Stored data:
++++++++++++++++++++
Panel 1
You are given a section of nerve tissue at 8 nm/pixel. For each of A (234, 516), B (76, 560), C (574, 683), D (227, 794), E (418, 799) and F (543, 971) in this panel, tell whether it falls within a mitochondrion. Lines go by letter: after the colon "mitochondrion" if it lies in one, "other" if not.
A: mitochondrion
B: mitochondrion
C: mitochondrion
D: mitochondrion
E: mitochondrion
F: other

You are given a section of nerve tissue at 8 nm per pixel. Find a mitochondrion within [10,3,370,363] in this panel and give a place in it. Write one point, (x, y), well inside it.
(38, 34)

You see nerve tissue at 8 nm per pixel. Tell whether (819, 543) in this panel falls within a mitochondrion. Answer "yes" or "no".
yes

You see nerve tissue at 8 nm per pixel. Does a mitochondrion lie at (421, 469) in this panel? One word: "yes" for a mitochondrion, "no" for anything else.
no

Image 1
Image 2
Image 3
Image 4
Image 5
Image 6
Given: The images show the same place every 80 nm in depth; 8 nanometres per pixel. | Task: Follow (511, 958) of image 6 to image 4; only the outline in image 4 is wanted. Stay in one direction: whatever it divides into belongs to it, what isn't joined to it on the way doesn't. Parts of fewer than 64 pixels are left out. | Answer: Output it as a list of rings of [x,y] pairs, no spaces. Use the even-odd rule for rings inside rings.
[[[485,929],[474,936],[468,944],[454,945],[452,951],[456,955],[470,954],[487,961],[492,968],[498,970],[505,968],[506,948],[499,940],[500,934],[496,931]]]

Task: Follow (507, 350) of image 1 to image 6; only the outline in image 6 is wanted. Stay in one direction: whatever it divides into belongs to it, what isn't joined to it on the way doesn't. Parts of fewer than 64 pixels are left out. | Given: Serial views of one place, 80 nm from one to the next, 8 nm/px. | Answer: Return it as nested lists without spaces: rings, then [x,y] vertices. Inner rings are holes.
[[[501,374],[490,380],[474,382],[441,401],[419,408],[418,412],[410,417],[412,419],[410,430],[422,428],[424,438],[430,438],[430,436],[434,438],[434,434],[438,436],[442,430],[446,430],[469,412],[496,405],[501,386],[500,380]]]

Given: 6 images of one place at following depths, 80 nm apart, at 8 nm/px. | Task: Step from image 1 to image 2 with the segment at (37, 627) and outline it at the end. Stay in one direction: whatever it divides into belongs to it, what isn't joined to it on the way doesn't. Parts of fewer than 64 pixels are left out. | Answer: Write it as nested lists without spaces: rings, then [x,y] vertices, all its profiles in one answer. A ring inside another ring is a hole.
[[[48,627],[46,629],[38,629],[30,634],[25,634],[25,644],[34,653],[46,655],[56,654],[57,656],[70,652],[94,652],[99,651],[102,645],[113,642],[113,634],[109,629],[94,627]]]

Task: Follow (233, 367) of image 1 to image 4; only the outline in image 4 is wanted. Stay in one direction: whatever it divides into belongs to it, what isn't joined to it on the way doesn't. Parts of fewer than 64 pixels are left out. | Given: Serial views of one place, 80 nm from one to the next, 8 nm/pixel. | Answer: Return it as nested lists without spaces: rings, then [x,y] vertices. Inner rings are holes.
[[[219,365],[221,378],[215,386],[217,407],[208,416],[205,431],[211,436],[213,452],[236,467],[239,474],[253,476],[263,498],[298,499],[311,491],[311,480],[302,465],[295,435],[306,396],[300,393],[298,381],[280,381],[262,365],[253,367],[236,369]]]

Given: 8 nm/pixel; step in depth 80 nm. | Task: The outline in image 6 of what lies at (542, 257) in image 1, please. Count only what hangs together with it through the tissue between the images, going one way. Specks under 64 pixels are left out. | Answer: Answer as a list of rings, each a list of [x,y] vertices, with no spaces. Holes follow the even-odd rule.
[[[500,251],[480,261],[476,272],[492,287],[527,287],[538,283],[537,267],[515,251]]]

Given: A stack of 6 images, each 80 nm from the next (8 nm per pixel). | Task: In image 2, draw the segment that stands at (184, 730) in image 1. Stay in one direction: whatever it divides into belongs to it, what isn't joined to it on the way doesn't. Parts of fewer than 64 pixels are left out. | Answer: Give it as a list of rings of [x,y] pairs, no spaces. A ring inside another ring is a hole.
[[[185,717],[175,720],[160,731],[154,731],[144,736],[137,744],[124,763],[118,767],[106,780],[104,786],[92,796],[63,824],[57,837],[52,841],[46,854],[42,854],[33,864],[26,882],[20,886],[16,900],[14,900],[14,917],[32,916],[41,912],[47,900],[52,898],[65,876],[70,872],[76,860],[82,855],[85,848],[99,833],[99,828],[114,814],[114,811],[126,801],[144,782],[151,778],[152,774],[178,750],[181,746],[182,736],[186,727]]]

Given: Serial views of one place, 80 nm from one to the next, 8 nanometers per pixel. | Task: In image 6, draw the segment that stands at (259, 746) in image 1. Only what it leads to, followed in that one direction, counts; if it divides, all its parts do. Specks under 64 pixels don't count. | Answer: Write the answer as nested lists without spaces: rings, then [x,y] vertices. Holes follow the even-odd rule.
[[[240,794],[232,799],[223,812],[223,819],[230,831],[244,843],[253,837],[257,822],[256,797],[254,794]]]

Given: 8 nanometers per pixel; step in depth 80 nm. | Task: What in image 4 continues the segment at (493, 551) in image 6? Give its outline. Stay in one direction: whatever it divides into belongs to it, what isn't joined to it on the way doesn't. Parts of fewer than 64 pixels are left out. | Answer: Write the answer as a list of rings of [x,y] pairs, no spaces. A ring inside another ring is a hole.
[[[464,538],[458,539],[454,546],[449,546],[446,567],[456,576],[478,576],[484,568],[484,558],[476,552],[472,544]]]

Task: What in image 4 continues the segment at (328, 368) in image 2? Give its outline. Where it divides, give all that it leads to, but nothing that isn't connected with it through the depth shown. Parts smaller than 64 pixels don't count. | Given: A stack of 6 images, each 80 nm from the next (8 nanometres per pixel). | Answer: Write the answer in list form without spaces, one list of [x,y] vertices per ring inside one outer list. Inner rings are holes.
++++++++++++++++++++
● Problem to work on
Once you have read the records above, write them out again exactly.

● Reply
Panel 1
You are given a section of nerve tissue at 8 nm/pixel. For each of A (234, 516), B (76, 560), C (574, 683), D (227, 794), E (418, 799) and F (543, 971) in this panel, tell whether it falls within a mitochondrion. Lines go by letter: after the colon "mitochondrion" if it lies in one, "other" if not.
A: mitochondrion
B: mitochondrion
C: mitochondrion
D: mitochondrion
E: mitochondrion
F: other

You are given a section of nerve tissue at 8 nm per pixel. Find a mitochondrion within [10,3,370,363] in this panel and give a place in it. Write one point, (x, y), well inside it.
(38, 34)

You see nerve tissue at 8 nm per pixel. Tell whether (819, 543) in this panel falls within a mitochondrion. Answer "yes" or "no".
yes

You see nerve tissue at 8 nm per pixel. Does a mitochondrion lie at (421, 469) in this panel? One word: "yes" for a mitochondrion, "no" for anything else.
no

Image 1
Image 2
Image 3
Image 4
Image 5
Image 6
Given: The images show the same place every 80 nm in depth; 8 nanometres per pixel. | Task: Follow (511, 958) of image 6 to image 4; only the outline in image 4 is wanted. Stay in one direction: whatever it divides into belongs to it, what isn't joined to it on the way doesn't. Parts of fewer than 64 pixels are left out. | Answer: Output it as a list of rings of [x,y] pairs, no spaces. Use the even-odd rule for rings inside rings.
[[[485,929],[474,936],[468,944],[454,945],[452,951],[456,955],[470,954],[487,961],[492,968],[498,970],[505,968],[506,948],[499,940],[500,934],[496,931]]]

Task: Follow (507, 350) of image 1 to image 6; only the outline in image 6 is wanted. Stay in one direction: whatever it divides into belongs to it, what isn't joined to it on the way doesn't. Parts of fewer than 64 pixels are left out. | Given: Serial views of one place, 80 nm from one to the next, 8 nm/px. | Answer: Return it as nested lists without spaces: rings, then [x,y] vertices. Inner rings are holes.
[[[501,374],[490,380],[474,382],[441,401],[419,408],[418,412],[410,417],[412,419],[410,430],[422,428],[424,438],[430,438],[430,436],[434,438],[434,434],[438,436],[442,430],[446,430],[469,412],[496,405],[501,386],[500,380]]]

Given: 6 images of one place at following depths, 80 nm apart, at 8 nm/px. | Task: Step from image 1 to image 2 with the segment at (37, 627) and outline it at the end. Stay in one direction: whatever it divides into belongs to it, what isn't joined to it on the way doesn't. Parts of fewer than 64 pixels are left out. | Answer: Write it as nested lists without spaces: rings, then [x,y] vertices, all its profiles in one answer. A ring inside another ring is a hole.
[[[48,627],[46,629],[38,629],[30,634],[25,634],[25,644],[34,653],[46,655],[56,654],[57,656],[70,652],[94,652],[99,651],[102,645],[113,642],[113,634],[109,629],[94,627]]]

Task: Follow (233, 367) of image 1 to image 4; only the outline in image 4 is wanted. Stay in one direction: whatever it divides into belongs to it, what isn't joined to it on the way doesn't. Parts of fewer than 64 pixels are left out. | Given: Serial views of one place, 80 nm from one to the next, 8 nm/pixel. | Answer: Return it as nested lists without spaces: rings, then [x,y] vertices. Inner rings are holes.
[[[219,365],[221,378],[215,386],[217,407],[208,416],[205,431],[211,436],[213,452],[236,467],[239,474],[253,476],[263,498],[298,499],[311,491],[311,480],[302,465],[295,435],[306,396],[300,393],[298,381],[280,381],[262,365],[253,367],[236,369]]]

Given: 8 nm/pixel; step in depth 80 nm. | Task: The outline in image 6 of what lies at (542, 257) in image 1, please. Count only what hangs together with it through the tissue between the images, going one way. Specks under 64 pixels are left out. | Answer: Answer as a list of rings, each a list of [x,y] vertices, with no spaces. Holes follow the even-odd rule.
[[[500,251],[480,261],[476,272],[492,287],[527,287],[538,283],[537,267],[515,251]]]

Given: A stack of 6 images, each 80 nm from the next (8 nm per pixel). | Task: In image 2, draw the segment that stands at (184, 730) in image 1. Stay in one direction: whatever it divides into belongs to it, what isn't joined to it on the way doesn't. Parts of fewer than 64 pixels are left out. | Answer: Give it as a list of rings of [x,y] pairs, no spaces. A ring inside another ring is a hole.
[[[185,717],[175,720],[160,731],[154,731],[144,736],[137,744],[124,763],[118,767],[106,780],[104,786],[92,796],[63,824],[57,837],[52,841],[46,854],[42,854],[33,864],[26,882],[20,886],[16,900],[14,900],[14,917],[32,916],[41,912],[47,900],[52,898],[65,876],[70,872],[76,860],[82,855],[85,848],[99,833],[99,828],[114,814],[114,811],[126,801],[144,782],[151,778],[152,774],[178,750],[181,746],[182,736],[186,727]]]

Given: Serial views of one place, 80 nm from one to the next, 8 nanometers per pixel. | Task: In image 6, draw the segment that stands at (259, 746) in image 1. Only what it leads to, followed in that one direction, counts; if it divides, all its parts do. Specks under 64 pixels don't count. | Answer: Write the answer as nested lists without spaces: rings, then [x,y] vertices. Holes follow the even-odd rule.
[[[240,794],[232,799],[223,812],[223,819],[230,831],[244,843],[253,837],[257,822],[256,797],[254,794]]]

Given: 8 nanometers per pixel; step in depth 80 nm. | Task: What in image 4 continues the segment at (493, 551) in image 6? Give its outline. Stay in one direction: whatever it divides into belongs to it, what isn't joined to it on the way doesn't. Parts of fewer than 64 pixels are left out. | Answer: Write the answer as a list of rings of [x,y] pairs, no spaces. A ring inside another ring is a hole.
[[[464,538],[458,539],[454,546],[449,546],[446,567],[456,576],[478,576],[484,568],[484,558],[476,552],[472,544]]]

Task: What in image 4 continues the segment at (328, 368) in image 2? Give its outline. Where it divides, give all that it leads to, but nothing that isn't connected with it through the depth shown. Parts smaller than 64 pixels don't count. | Given: A stack of 6 images, each 80 nm from the next (8 nanometres per pixel). | Answer: Write the answer in list form without spaces, one list of [x,y] vertices per ring inside one outer list. Inner rings are holes.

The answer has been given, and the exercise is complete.